Les recueils de Dario Bellezza étaient introuvables depuis plusieurs années déjà, et c’est donc avec une surprise enthousiaste qu’on accueille la publication des poésies complètes, Tutte le poesie, chez Mondadori, rassemblées et présentées par Roberto Deidier.
On ouvre – enfin ! – Invettive e licenze, 1971 – Invectives et licences :
Ma non saprai gammai perché sorrido.
Perché fui il pedante Amleto
della più consolatrice borghesia.
Perché non ho combattuto il Leviatano
Stato che vuole tutto inghiottire
nella macchinosa congerie
della sua burocrazia inesorabile.
Ora mi nascono le unghie come ai morti.
Mais tu ne sauras jamais pourquoi je souris.

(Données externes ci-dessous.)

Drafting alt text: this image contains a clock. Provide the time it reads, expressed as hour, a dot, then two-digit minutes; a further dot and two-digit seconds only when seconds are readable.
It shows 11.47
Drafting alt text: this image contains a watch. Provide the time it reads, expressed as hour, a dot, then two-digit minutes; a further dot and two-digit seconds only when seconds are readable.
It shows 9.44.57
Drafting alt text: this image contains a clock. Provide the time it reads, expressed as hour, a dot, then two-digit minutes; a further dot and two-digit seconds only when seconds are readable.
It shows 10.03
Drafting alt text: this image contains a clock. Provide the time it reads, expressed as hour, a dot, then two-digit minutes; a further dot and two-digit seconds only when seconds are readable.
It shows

Parce ce que j’étais le Hamlet pédant
de la bourgeoisie la plus consolatrice.
Parce que je n’ai pas combattu l’État
Léviatan qui veut tout engloutir
dans l’arsenal mécanique
de sa bureaucratie inexorable.
Maintenant mes ongles poussent comme aux morts.

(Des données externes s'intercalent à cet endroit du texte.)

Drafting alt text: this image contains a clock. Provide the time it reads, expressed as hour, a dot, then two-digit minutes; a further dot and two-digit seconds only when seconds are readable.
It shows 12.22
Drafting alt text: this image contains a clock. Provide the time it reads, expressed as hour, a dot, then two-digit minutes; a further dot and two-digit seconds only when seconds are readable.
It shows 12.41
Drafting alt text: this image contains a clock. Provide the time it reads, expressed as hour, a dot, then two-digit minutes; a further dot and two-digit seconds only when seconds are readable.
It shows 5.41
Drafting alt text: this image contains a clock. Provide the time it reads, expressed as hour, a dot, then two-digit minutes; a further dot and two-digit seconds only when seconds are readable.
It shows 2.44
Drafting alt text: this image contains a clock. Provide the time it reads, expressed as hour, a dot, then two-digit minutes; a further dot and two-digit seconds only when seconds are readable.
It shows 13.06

Dario Bellezza est né et mort à Rome. 1944-1996. Roberto Deidier, qui a été son ami et qui a dirigé l’édition critique de ce livre, ne précise pas qu’il était atteint du Sida. Tout comme il ne fait que très peu d’allusions à son homosexualité, peut-être pour bousculer une image qui lui colle à la peau et limite sa réception. Bellezzi a été le jeune protégé de Pasolini qui, comme pour Amelia Rosselli dont il a été un temps le colocataire (et près de qui il est enterré au cimetière acatholique de Rome), lui a permis d’émerger sur la scène poétique italienne. À la parution de Invectives et licences en 1971, le maître Italien salue « le meilleur poète de la nouvelle génération ». Il se lie alors avec les grandes personnalités du monde littéraire romain, notamment Penna, Raboni, Ortese, Moravia et Morante qui feront de lui, à son tour, un personnage incontournable de la poésie contemporaine. Et s’il a été une des figures majeures du jeu des mondanités romaines, il a néanmoins perpétué l’effort pasolinien de découverte et de diffusion de poètes inconnus.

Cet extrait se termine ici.